Une transposition théâtrale d’un roman dense
La pluie empêche le panneau du village et Agathe revient dans le pays. Après des années à New York où elle tente de percer comme scénariste de séries, elle se retrouve en Dordogne, près de la maison familiale nichée dans un bois détrempé. Leur père, désormais décédé, était guide des grottes préhistoriques et était divorcé de leur mère. Agathe retrouve sa sœur cadette, Véra, muette depuis l’enfance à la suite d’une crise d’aphasie et restée dans le pays du père.
Dans les jours qui suivent, il s’agit de vider la maison d’enfance, de trier, jeter et peut-être renouer des liens devenus distants.
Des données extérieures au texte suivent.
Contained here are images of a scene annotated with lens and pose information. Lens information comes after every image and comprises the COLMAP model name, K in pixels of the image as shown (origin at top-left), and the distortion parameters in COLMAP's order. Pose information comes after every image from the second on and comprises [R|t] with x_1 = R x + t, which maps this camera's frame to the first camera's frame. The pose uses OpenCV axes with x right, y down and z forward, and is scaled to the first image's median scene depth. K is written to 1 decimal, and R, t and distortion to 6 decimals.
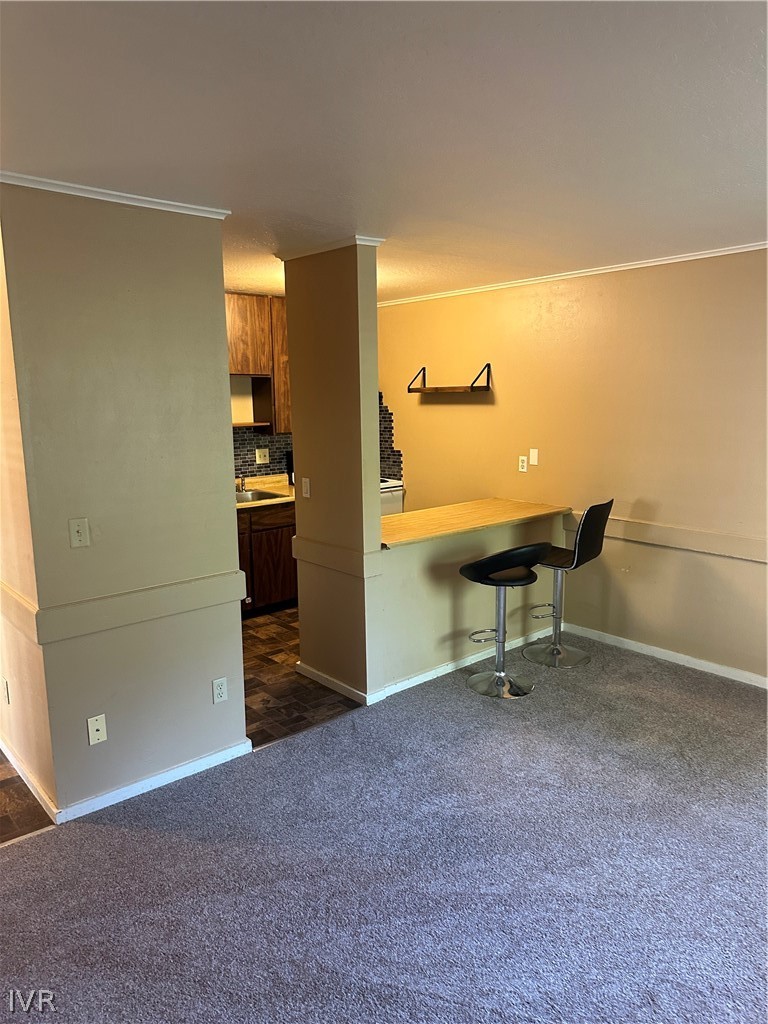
lens RADIAL K [[721.8, 0, 385.6], [0, 721.8, 508.9], [0, 0, 1]] dist [0.023383, -0.031617]
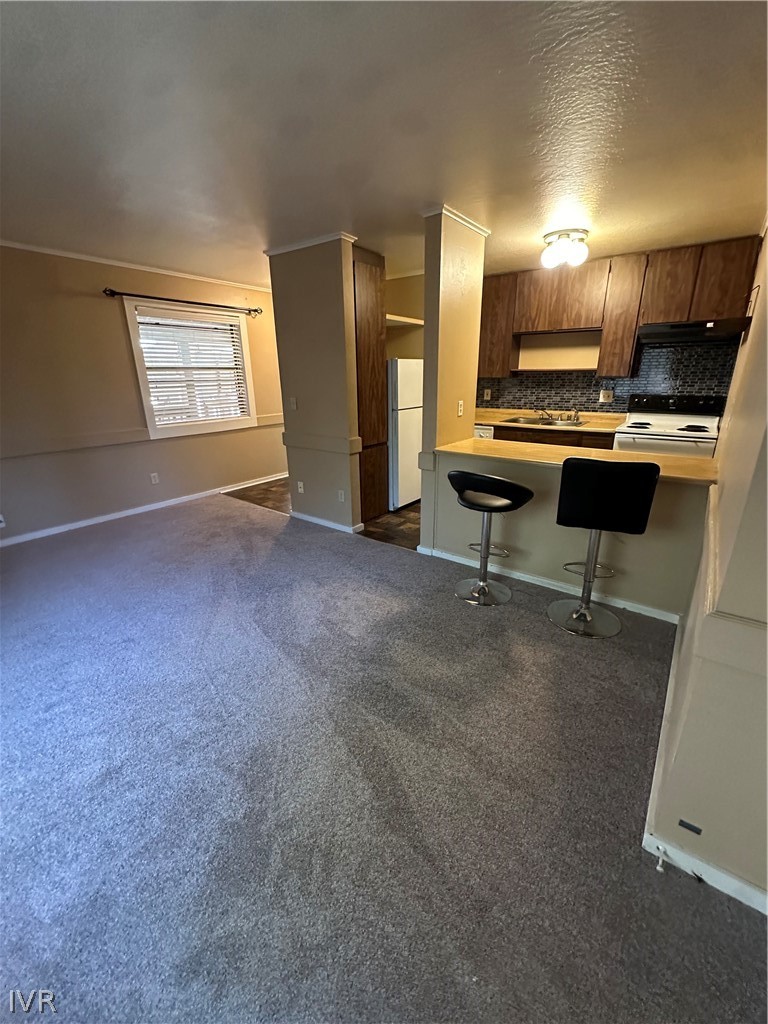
lens RADIAL K [[417.2, 0, 385.9], [0, 417.2, 511.3], [0, 0, 1]] dist [0.001740, 0.000048]
pose [[0.179344, 0.314416, -0.932190, 0.698746], [-0.149441, 0.945264, 0.290074, -0.051888], [0.972370, 0.087285, 0.216514, 0.678710]]
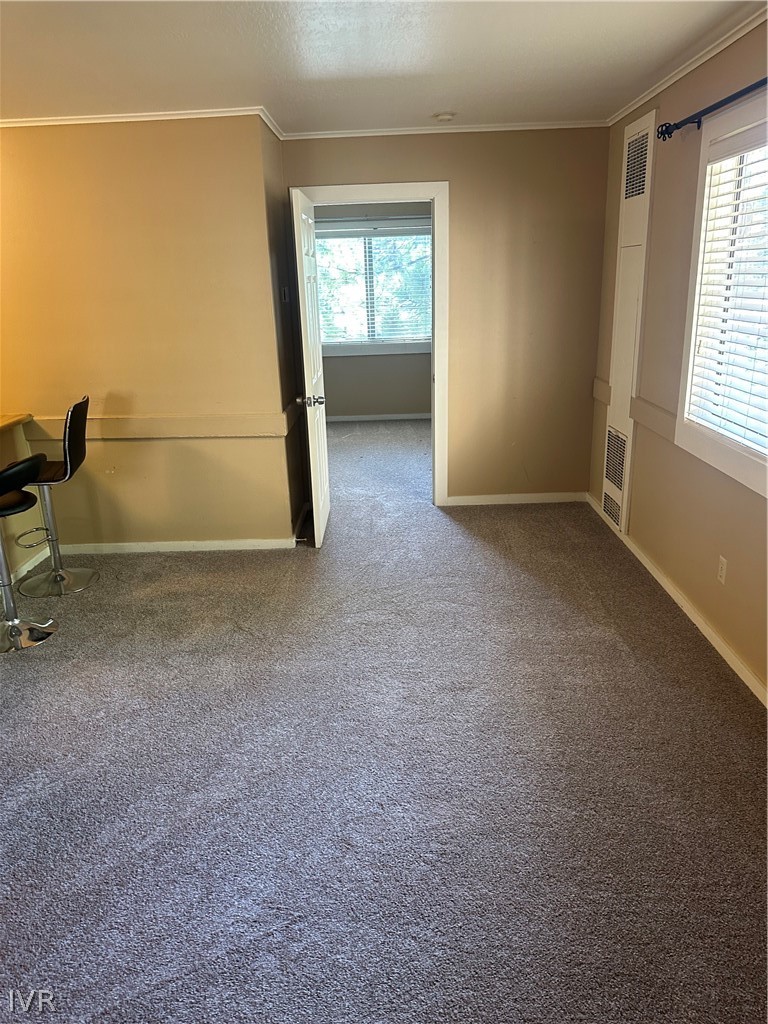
lens RADIAL K [[721.8, 0, 381.7], [0, 721.8, 510.3], [0, 0, 1]] dist [0.023383, -0.031617]
pose [[0.689418, -0.250037, 0.679841, -0.088325], [0.157550, 0.967827, 0.196184, 0.005498], [-0.707022, -0.028144, 0.706631, 0.110057]]
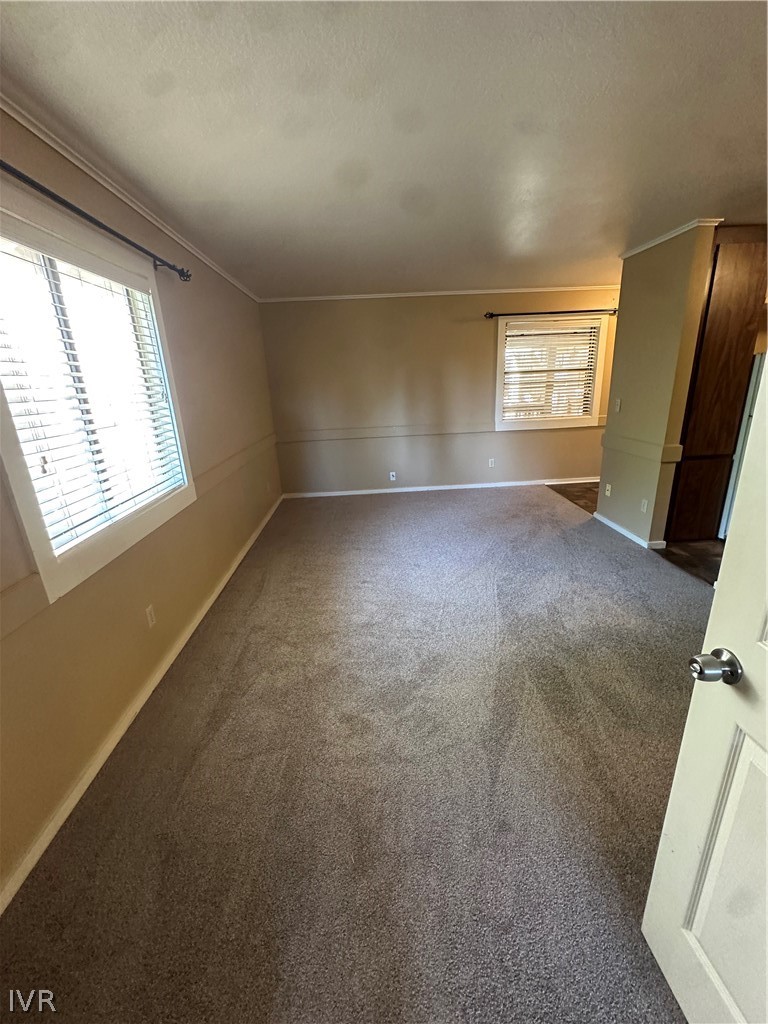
lens RADIAL K [[417.2, 0, 389.1], [0, 417.2, 512.7], [0, 0, 1]] dist [0.001740, 0.000048]
pose [[-0.632117, 0.265825, -0.727849, 0.769957], [-0.080392, 0.911748, 0.402807, -0.092388], [0.770691, 0.313135, -0.554961, 0.854029]]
Le roman « Le vieil incendie » porté sur scène
Le récit, bref et dense malgré ses environ 140 pages, a été signé Elisa Shua Dusapin et publié il y a deux ans chez Zoé. Il ne s’éteint pas avec sa forme romanesque et s’adapte aujourd’hui à la scène sous forme de pièce théâtrale.
Dispositif scénique et parole muette
La question centrale — rendre audible la voix d’une sœur muette — est résolue par le dispositif: les textos écrits par Véra apparaissent sur un panneau amovible; deux autres panneaux minimalistes évoquent les murs ou la forêt; et la voix intérieure de la sœur devenue adulte s’impose sur le plateau, portée par Eve Aouizerate dans le rôle de la narratrice.
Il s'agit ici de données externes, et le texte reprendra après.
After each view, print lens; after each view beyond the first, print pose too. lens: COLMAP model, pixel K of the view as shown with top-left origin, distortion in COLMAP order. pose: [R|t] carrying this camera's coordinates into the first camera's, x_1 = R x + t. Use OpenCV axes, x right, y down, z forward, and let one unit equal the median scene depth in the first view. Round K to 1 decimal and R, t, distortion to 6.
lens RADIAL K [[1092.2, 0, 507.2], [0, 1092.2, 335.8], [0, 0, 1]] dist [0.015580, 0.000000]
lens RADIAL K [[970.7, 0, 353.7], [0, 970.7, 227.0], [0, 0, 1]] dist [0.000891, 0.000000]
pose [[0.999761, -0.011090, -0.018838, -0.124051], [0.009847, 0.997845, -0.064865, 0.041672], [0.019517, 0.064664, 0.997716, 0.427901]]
Sur scène, Eve Aouizerate assure la narration, tandis que Coline Bardin interprète Agathe et Baptiste Morisod incarne Octave. Véra est suggérée par les textes projetés et le décor se module entre murs et forêt.
Une distribution et une écriture au service du sujet
Le trio d’interprètes est à fleur de mots et de regards, donnant vie et corps à ce Vieil incendie au rythme d’une écriture pudique et retenue qui explore les liens entre sœurs lorsqu’une promesse n’a pas été tenue.
Direction artistique et calendrier
Mis en scène par Ludovic Chazaud à la demande de la nouvelle directrice du Poche, Martine Corbat, « Le vieil incendie » constitue la troisième transposition théâtrale de l’œuvre de l’auteure jurassienne Elisa Shua Dusapin, après Hiver à Sokcho et Le colibri. L’ensemble laisse des espaces à l’imaginaire et au regard.
Note: 4/5
Dates et lieux : Le vieil incendie est joué au Poche, Genève, jusqu’au 12 octobre 2025, puis au Théâtre du Jura, Delémont, les 18 et 19 novembre 2025, et au Casino-Théâtre, Rolle, du 3 au 5 décembre 2025.